Synthetic Data: Privacy vs Utility

Guest post by Dr Debbie Rankin and Dr Michaela Black from Ulster University

Synthetic data, also known as artificial data, is data that is simulated from real data using statistical models in order to represent the population, preserving the accuracy of the model, whilst avoiding any divulgence of real person data, private data or data with ethical sensitivity.

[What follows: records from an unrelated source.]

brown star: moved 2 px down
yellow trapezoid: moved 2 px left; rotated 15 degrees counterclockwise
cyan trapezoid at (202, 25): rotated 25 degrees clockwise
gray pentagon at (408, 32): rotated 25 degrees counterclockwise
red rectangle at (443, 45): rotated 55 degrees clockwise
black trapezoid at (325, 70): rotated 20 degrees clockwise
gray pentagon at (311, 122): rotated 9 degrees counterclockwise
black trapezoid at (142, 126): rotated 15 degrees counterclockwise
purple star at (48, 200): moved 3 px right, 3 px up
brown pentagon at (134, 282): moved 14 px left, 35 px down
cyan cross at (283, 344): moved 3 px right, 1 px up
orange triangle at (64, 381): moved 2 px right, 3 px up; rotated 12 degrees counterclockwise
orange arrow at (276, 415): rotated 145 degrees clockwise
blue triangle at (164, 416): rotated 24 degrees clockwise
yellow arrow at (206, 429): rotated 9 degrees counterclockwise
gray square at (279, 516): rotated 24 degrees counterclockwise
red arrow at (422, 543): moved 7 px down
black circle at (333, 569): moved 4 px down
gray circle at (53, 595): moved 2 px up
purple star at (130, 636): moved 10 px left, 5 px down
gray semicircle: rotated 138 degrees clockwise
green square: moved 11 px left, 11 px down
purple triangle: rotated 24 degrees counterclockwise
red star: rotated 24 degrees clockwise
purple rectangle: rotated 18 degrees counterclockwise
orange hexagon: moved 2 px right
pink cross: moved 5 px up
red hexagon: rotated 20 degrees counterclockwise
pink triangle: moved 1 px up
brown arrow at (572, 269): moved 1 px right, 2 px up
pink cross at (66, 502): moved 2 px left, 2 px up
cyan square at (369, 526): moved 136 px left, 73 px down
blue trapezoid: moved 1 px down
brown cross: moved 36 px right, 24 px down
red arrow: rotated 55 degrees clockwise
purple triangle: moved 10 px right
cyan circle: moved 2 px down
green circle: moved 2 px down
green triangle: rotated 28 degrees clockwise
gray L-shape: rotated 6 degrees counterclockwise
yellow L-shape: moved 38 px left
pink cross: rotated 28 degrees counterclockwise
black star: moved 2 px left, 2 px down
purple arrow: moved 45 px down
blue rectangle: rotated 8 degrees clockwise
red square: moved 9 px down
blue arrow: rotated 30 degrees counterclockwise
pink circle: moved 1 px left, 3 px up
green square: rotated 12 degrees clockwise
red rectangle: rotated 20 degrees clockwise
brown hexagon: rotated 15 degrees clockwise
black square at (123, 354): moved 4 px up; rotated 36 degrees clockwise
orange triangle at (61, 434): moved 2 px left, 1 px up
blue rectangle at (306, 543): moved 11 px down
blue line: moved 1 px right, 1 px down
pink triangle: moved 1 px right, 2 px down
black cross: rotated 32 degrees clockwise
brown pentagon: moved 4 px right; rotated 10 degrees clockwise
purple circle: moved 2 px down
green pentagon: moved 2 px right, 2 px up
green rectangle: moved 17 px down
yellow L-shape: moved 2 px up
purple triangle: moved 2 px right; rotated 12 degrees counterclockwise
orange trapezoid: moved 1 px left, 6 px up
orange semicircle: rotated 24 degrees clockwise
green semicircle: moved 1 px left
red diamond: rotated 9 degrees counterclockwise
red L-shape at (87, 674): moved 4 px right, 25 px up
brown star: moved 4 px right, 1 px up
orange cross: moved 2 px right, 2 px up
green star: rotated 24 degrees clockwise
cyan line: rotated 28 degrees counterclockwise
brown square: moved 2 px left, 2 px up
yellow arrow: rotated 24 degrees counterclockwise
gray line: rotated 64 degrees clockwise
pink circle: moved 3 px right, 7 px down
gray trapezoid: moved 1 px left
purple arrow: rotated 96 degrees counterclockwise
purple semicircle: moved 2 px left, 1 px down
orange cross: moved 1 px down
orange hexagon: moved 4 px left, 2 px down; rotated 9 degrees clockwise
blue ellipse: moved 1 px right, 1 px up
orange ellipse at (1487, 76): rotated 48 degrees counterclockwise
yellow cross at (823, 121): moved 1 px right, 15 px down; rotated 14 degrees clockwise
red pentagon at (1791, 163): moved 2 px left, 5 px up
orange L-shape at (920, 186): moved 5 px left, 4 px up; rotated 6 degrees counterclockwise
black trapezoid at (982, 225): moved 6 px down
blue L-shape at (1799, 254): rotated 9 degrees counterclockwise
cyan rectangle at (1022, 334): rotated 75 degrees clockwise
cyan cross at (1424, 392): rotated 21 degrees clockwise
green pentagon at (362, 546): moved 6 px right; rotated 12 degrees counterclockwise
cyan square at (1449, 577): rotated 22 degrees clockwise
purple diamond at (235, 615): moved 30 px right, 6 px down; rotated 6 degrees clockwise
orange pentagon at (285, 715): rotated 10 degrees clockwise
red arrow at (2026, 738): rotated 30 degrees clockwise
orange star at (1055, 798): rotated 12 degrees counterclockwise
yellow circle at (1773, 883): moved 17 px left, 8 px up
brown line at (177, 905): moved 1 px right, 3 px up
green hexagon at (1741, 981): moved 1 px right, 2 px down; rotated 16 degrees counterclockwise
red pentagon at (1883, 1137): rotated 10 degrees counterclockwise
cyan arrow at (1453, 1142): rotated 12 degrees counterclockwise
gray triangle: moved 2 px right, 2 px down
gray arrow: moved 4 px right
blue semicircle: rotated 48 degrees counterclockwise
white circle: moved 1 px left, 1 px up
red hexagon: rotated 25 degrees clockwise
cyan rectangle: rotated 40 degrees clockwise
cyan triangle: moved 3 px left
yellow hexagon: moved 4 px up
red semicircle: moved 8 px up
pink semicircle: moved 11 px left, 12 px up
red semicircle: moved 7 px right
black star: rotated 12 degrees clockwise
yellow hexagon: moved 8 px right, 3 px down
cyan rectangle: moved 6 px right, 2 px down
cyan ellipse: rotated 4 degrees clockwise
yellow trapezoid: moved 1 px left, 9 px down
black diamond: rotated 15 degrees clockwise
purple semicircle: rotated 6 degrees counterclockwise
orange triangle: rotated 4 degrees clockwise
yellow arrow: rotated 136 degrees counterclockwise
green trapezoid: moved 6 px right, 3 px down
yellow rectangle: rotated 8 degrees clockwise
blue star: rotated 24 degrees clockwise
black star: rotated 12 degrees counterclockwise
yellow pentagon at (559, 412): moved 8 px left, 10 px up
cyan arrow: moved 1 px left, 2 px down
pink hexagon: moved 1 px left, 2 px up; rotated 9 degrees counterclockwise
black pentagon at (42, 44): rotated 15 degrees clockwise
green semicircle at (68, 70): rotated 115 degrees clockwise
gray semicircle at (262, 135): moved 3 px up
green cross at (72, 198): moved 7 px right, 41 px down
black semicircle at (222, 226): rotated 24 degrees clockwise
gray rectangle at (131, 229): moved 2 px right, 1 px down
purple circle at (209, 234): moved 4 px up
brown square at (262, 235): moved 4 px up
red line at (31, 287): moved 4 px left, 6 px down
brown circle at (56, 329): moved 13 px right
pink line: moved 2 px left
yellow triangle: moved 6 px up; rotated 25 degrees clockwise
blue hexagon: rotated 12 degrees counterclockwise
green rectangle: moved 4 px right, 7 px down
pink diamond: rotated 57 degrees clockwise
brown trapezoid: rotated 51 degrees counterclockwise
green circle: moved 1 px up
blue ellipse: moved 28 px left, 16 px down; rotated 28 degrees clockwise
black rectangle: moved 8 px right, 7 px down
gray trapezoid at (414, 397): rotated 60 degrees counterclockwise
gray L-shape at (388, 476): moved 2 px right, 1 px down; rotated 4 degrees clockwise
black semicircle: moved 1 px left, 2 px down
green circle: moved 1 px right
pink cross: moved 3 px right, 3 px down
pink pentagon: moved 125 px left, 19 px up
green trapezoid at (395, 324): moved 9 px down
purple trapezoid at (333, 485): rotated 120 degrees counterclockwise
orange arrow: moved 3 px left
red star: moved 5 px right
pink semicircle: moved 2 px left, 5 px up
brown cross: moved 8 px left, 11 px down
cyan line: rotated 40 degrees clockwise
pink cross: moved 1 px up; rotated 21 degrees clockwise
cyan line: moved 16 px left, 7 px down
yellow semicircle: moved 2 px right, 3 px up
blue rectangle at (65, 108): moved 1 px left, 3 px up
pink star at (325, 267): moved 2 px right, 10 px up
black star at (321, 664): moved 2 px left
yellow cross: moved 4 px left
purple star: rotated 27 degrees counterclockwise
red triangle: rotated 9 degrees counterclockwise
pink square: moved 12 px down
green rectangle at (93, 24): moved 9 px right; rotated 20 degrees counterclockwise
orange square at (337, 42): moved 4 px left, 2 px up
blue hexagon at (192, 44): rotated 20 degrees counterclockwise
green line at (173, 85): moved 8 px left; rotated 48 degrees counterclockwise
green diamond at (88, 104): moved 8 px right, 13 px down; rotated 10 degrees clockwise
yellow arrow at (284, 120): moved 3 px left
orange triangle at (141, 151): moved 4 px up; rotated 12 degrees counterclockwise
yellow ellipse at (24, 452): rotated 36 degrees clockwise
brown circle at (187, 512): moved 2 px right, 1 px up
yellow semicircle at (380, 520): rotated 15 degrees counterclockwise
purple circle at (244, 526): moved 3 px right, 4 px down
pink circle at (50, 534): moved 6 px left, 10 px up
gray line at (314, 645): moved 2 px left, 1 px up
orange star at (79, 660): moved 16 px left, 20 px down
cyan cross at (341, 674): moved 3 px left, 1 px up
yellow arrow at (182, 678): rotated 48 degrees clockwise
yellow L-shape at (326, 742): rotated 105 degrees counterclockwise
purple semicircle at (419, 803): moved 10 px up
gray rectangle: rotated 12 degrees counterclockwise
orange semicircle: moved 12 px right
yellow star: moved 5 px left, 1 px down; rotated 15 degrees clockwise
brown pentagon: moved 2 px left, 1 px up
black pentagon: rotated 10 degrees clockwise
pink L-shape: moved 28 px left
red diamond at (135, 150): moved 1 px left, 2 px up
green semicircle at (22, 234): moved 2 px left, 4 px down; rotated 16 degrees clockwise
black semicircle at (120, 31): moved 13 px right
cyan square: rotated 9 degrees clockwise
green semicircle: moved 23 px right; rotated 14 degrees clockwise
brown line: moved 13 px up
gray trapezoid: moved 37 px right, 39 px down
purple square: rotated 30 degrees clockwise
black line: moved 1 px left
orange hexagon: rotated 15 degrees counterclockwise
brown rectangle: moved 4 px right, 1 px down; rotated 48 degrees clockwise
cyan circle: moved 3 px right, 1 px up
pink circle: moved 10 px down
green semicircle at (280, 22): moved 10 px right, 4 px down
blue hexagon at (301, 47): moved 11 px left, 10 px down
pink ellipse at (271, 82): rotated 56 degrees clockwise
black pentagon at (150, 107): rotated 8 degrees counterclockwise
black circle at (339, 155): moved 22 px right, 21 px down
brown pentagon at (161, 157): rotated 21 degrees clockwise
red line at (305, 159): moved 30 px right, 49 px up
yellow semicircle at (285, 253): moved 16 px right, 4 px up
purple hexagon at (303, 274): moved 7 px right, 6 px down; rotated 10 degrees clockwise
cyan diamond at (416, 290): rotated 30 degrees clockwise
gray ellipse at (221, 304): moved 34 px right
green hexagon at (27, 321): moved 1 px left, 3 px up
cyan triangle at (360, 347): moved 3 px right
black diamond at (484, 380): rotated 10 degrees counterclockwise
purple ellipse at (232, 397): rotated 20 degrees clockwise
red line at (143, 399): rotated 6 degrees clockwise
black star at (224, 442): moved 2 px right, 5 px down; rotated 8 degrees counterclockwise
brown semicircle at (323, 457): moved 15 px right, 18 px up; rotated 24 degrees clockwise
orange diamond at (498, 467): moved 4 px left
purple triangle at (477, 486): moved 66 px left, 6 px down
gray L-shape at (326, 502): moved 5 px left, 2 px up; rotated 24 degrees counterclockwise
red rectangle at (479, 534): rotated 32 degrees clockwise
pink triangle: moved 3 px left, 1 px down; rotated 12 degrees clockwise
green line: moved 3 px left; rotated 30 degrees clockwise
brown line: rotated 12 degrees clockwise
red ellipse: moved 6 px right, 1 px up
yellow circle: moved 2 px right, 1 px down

The amount of health-related patient data being collected is ever increasing. This data is vital for life saving research in the prevention and treatment of disease, informing effective health care policies, development of personalised medicine, and to support healthy lifestyles. Whilst patient data is invaluable, it is also sensitive, personally identifiable information. Therefore, it is of utmost importance that the privacy of individuals is protected.

As a result there are, understandably, huge barriers to accessing health care data for serious research. Data can be used in the positive ways described; however, it can also be used in ways that we may perceive to be negative, for example, we may not want to be identified as having a certain medical condition for privacy reasons. In addition, what if our data is in some way used against us?

Synthetic data is one solution under investigation as a means to enable important health-related research to be undertaken, whilst also ensuring privacy. The healthcare industry has the potential to benefit significantly from synthetic data. Synthetic data created with similar statistical properties to the real data, and therefore representative of the real data, can allow accurate data analysis to be carried out without the concern of disclosing sensitive information to the public. Governance and confidentiality issues are avoided since real patient data is not disclosed.

In the MIDAS project we are investigating the synthesis of data using a variety of techniques and comparing their results. We will analyse the tradeoff between data safety (disclosure risk) and data utility (based on information loss). When data is synthesised, we must ensure the risk of disclosing sensitive data is minimised, whilst also preserving the analytical validity and hence utility of the data. To produce synthetic data we must accurately model the real data, preserving patterns and relationships. The model is then sampled from to build synthetic data. We can then validate the approach by comparing the results of analysing the real data versus the synthetic data. Methods of evaluating and verifying that the synthetic data is safe to release to the public will also be investigated.

MIDAS hopes to prove that synthetic data is a robust and convincing alternative to real data in health-related research. MIDAS aims to instil confidence in data owners and users of the analytical validity and data safety of synthetic data by providing empirical evidence of its feasibility.

Within MIDAS this task is experimental in nature, in that we will work with members of our Policy Board, which includes governmental health care institutions, to determine the viability of releasing synthetic data as open data or by making it remotely available via a safe haven.

If it is possible, agreeable and legal, we will look to exploit the use of these synthetic datasets for a number of activities including sharing data across countries to help inform policy making decisions at a European level, and releasing open synthetic data to researchers and for student competitions which will provide further potential impact for the project.